Aku telah memperhatikannya cukup lama—bocah itu, yang menjalani hidupnya dengan tenang, damai, dan tampak tenteram selalu. Dia biasa sendirian, tapi tidak tampak kesepian. Dia biasa melakukan apa pun seorang diri, tapi terlihat senang melakukannya.
Dia dianggap bocah tidak penting—orang-orang tidak terlalu menghiraukannya—tapi dia tidak terganggu dengan hal itu. Dia menjalani hidup dengan tenang, nyaman, tampak tidak terganggu dengan apa pun. Di mataku, dia bocah paling damai di dunia. Karena tertarik, aku pun ingin menjadi temannya, agar ketularan kehidupannya yang damai.

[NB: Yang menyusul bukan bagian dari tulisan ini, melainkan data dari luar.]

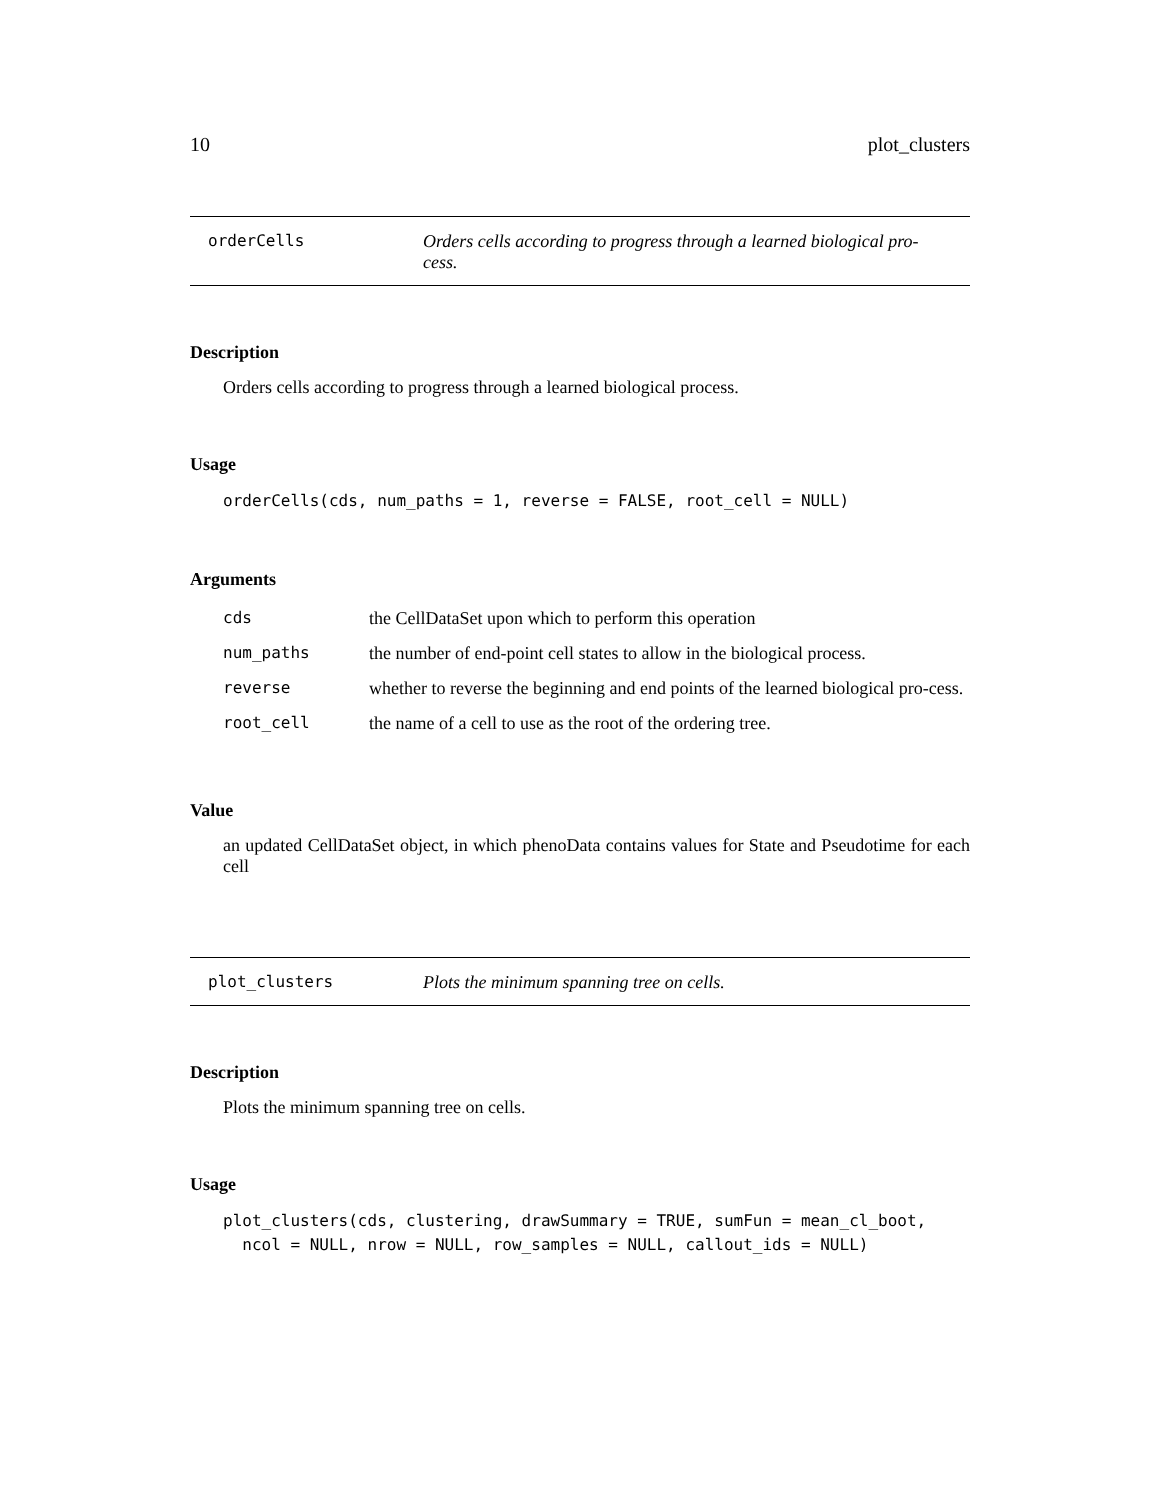10 plot_clusters
orderCells Orders cells according to progress through a learned biological pro-cess.
Description
Orders cells according to progress through a learned biological process.
Usage
orderCells(cds, num_paths = 1, reverse = FALSE, root_cell = NULL)
Arguments
| cds | the CellDataSet upon which to perform this operation |
| num_paths | the number of end-point cell states to allow in the biological process. |
| reverse | whether to reverse the beginning and end points of the learned biological pro-cess. |
| root_cell | the name of a cell to use as the root of the ordering tree. |
Value
an updated CellDataSet object, in which phenoData contains values for State and Pseudotime for each cell
plot_clusters Plots the minimum spanning tree on cells.
Description
Plots the minimum spanning tree on cells.
Usage
plot_clusters(cds, clustering, drawSummary = TRUE, sumFun = mean_cl_boot,
  ncol = NULL, nrow = NULL, row_samples = NULL, callout_ids = NULL)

“Aku telah lama memperhatikanmu,” ujarku kepadanya, “kau tampak selalu tenang, damai, dan menjalani hidup seperti tanpa masalah. Bagaimana resepmu menjalani hidup semacam itu?”
“Aku selalu mengatakan pada diri sendiri, aku bukan siapa-siapa,” dia menjawab. “Kapan pun, kalau ingat, aku selalu mengingatkan diriku sendiri seperti itu. Aku berkata pada diri sendiri bahwa aku bukan siapa-siapa. Bahwa aku bukan siapa-siapa. Bahwa aku bukan siapa-siapa.”
“Dengan cara itu, kau bisa hidup damai?”
“Ya.” Dia mengangguk. “Setiap kali terjadi apa pun di dunia ini, aku berkata pada diriku sendiri, aku bukan siapa-siapa. Jadi, kalau ada tetangga punya hajatan dan aku tidak diundang sementara orang lain diundang, aku tidak tersinggung, karena aku memang bukan siapa-siapa. Kalau saudara-saudaraku berkunjung ke tempat lain di saat lebaran tapi tidak mengunjungiku, aku pun tidak marah, karena aku memang bukan siapa-siapa. Kalau ada famili yang menikahkan anaknya, dan aku tidak diberitahu, aku juga tidak marah, karena aku memang bukan siapa-siapa. Begitu pun saat menghadapi hal lainnya, aku selalu mengingatkan diri sendiri bahwa aku bukan siapa-siapa, sehingga aku tidak perlu merisaukan atau meributkan apa pun.”
Aku menatapnya, dan berkata sungguh-sungguh, “Aku ingin menjadi temanmu.”
“Tentu saja aku senang,” dia tersenyum. “Tapi aku bukan siapa-siapa.”
“Karena itulah aku ingin menjadi temanmu.”